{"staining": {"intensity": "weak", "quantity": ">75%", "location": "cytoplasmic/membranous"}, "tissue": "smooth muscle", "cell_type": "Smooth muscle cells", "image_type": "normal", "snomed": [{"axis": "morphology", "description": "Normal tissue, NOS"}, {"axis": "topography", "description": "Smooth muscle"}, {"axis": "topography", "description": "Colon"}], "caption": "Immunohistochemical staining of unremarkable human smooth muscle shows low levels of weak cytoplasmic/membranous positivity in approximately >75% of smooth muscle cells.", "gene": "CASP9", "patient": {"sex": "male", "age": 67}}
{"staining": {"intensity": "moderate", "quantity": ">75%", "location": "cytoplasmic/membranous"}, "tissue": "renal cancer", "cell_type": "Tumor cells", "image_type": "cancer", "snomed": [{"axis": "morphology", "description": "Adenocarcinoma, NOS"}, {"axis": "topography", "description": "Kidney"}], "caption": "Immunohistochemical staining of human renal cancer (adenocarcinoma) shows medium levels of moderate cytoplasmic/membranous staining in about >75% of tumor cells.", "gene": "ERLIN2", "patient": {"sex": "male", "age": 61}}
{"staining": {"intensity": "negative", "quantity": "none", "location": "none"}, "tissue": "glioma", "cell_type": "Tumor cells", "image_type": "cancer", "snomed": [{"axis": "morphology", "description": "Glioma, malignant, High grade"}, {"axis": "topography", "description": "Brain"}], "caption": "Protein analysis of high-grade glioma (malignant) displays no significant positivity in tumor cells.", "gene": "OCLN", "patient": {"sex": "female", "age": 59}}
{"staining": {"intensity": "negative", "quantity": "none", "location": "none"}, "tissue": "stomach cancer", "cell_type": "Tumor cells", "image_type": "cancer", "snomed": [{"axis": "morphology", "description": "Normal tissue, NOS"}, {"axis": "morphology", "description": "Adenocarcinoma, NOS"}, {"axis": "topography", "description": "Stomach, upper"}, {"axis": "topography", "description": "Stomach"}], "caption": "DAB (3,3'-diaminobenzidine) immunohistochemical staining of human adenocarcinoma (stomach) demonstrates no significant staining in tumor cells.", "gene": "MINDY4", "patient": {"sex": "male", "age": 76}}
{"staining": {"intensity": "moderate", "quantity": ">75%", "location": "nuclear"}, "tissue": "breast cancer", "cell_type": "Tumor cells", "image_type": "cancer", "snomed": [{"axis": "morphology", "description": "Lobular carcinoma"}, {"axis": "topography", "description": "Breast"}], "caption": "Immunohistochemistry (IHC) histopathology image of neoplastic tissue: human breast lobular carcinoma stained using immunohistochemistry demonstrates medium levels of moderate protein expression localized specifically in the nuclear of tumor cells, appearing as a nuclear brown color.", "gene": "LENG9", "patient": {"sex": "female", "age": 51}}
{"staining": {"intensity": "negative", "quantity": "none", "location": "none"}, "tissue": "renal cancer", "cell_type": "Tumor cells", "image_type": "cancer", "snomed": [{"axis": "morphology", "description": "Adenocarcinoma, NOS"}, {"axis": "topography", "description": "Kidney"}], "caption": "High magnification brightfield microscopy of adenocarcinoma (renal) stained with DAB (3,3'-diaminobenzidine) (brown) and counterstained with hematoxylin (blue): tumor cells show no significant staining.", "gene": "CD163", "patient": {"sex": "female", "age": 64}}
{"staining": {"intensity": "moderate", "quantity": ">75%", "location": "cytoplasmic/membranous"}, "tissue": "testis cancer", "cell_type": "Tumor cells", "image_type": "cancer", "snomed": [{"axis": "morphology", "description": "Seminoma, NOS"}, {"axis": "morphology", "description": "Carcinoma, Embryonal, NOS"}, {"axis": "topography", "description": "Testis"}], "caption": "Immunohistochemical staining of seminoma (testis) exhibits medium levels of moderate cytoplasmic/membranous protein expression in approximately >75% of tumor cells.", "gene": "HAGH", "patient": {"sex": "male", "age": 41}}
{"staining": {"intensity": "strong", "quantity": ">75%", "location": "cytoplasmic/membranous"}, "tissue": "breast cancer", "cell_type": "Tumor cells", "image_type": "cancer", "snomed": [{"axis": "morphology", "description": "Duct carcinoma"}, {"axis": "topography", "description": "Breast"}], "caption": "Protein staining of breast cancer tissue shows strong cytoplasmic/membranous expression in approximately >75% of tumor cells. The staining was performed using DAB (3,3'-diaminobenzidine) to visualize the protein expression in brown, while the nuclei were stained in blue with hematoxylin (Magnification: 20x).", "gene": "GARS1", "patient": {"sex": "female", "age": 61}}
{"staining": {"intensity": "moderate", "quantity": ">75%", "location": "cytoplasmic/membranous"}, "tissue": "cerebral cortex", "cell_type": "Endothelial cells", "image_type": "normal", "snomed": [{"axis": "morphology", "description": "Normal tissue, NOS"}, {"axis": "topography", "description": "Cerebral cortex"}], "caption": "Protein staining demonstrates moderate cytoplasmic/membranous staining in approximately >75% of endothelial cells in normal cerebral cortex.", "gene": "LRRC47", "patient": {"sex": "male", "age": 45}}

______

§ **ACTION ITEM**
Reproduce the records word for word.

§ **SOLVED EXERCISE**
{"staining": {"intensity": "weak", "quantity": ">75%", "location": "cytoplasmic/membranous"}, "tissue": "smooth muscle", "cell_type": "Smooth muscle cells", "image_type": "normal", "snomed": [{"axis": "morphology", "description": "Normal tissue, NOS"}, {"axis": "topography", "description": "Smooth muscle"}, {"axis": "topography", "description": "Colon"}], "caption": "Immunohistochemical staining of unremarkable human smooth muscle shows low levels of weak cytoplasmic/membranous positivity in approximately >75% of smooth muscle cells.", "gene": "CASP9", "patient": {"sex": "male", "age": 67}}
{"staining": {"intensity": "moderate", "quantity": ">75%", "location": "cytoplasmic/membranous"}, "tissue": "renal cancer", "cell_type": "Tumor cells", "image_type": "cancer", "snomed": [{"axis": "morphology", "description": "Adenocarcinoma, NOS"}, {"axis": "topography", "description": "Kidney"}], "caption": "Immunohistochemical staining of human renal cancer (adenocarcinoma) shows medium levels of moderate cytoplasmic/membranous staining in about >75% of tumor cells.", "gene": "ERLIN2", "patient": {"sex": "male", "age": 61}}
{"staining": {"intensity": "negative", "quantity": "none", "location": "none"}, "tissue": "glioma", "cell_type": "Tumor cells", "image_type": "cancer", "snomed": [{"axis": "morphology", "description": "Glioma, malignant, High grade"}, {"axis": "topography", "description": "Brain"}], "caption": "Protein analysis of high-grade glioma (malignant) displays no significant positivity in tumor cells.", "gene": "OCLN", "patient": {"sex": "female", "age": 59}}
{"staining": {"intensity": "negative", "quantity": "none", "location": "none"}, "tissue": "stomach cancer", "cell_type": "Tumor cells", "image_type": "cancer", "snomed": [{"axis": "morphology", "description": "Normal tissue, NOS"}, {"axis": "morphology", "description": "Adenocarcinoma, NOS"}, {"axis": "topography", "description": "Stomach, upper"}, {"axis": "topography", "description": "Stomach"}], "caption": "DAB (3,3'-diaminobenzidine) immunohistochemical staining of human adenocarcinoma (stomach) demonstrates no significant staining in tumor cells.", "gene": "MINDY4", "patient": {"sex": "male", "age": 76}}
{"staining": {"intensity": "moderate", "quantity": ">75%", "location": "nuclear"}, "tissue": "breast cancer", "cell_type": "Tumor cells", "image_type": "cancer", "snomed": [{"axis": "morphology", "description": "Lobular carcinoma"}, {"axis": "topography", "description": "Breast"}], "caption": "Immunohistochemistry (IHC) histopathology image of neoplastic tissue: human breast lobular carcinoma stained using immunohistochemistry demonstrates medium levels of moderate protein expression localized specifically in the nuclear of tumor cells, appearing as a nuclear brown color.", "gene": "LENG9", "patient": {"sex": "female", "age": 51}}
{"staining": {"intensity": "negative", "quantity": "none", "location": "none"}, "tissue": "renal cancer", "cell_type": "Tumor cells", "image_type": "cancer", "snomed": [{"axis": "morphology", "description": "Adenocarcinoma, NOS"}, {"axis": "topography", "description": "Kidney"}], "caption": "High magnification brightfield microscopy of adenocarcinoma (renal) stained with DAB (3,3'-diaminobenzidine) (brown) and counterstained with hematoxylin (blue): tumor cells show no significant staining.", "gene": "CD163", "patient": {"sex": "female", "age": 64}}
{"staining": {"intensity": "moderate", "quantity": ">75%", "location": "cytoplasmic/membranous"}, "tissue": "testis cancer", "cell_type": "Tumor cells", "image_type": "cancer", "snomed": [{"axis": "morphology", "description": "Seminoma, NOS"}, {"axis": "morphology", "description": "Carcinoma, Embryonal, NOS"}, {"axis": "topography", "description": "Testis"}], "caption": "Immunohistochemical staining of seminoma (testis) exhibits medium levels of moderate cytoplasmic/membranous protein expression in approximately >75% of tumor cells.", "gene": "HAGH", "patient": {"sex": "male", "age": 41}}
{"staining": {"intensity": "strong", "quantity": ">75%", "location": "cytoplasmic/membranous"}, "tissue": "breast cancer", "cell_type": "Tumor cells", "image_type": "cancer", "snomed": [{"axis": "morphology", "description": "Duct carcinoma"}, {"axis": "topography", "description": "Breast"}], "caption": "Protein staining of breast cancer tissue shows strong cytoplasmic/membranous expression in approximately >75% of tumor cells. The staining was performed using DAB (3,3'-diaminobenzidine) to visualize the protein expression in brown, while the nuclei were stained in blue with hematoxylin (Magnification: 20x).", "gene": "GARS1", "patient": {"sex": "female", "age": 61}}
{"staining": {"intensity": "moderate", "quantity": ">75%", "location": "cytoplasmic/membranous"}, "tissue": "cerebral cortex", "cell_type": "Endothelial cells", "image_type": "normal", "snomed": [{"axis": "morphology", "description": "Normal tissue, NOS"}, {"axis": "topography", "description": "Cerebral cortex"}], "caption": "Protein staining demonstrates moderate cytoplasmic/membranous staining in approximately >75% of endothelial cells in normal cerebral cortex.", "gene": "LRRC47", "patient": {"sex": "male", "age": 45}}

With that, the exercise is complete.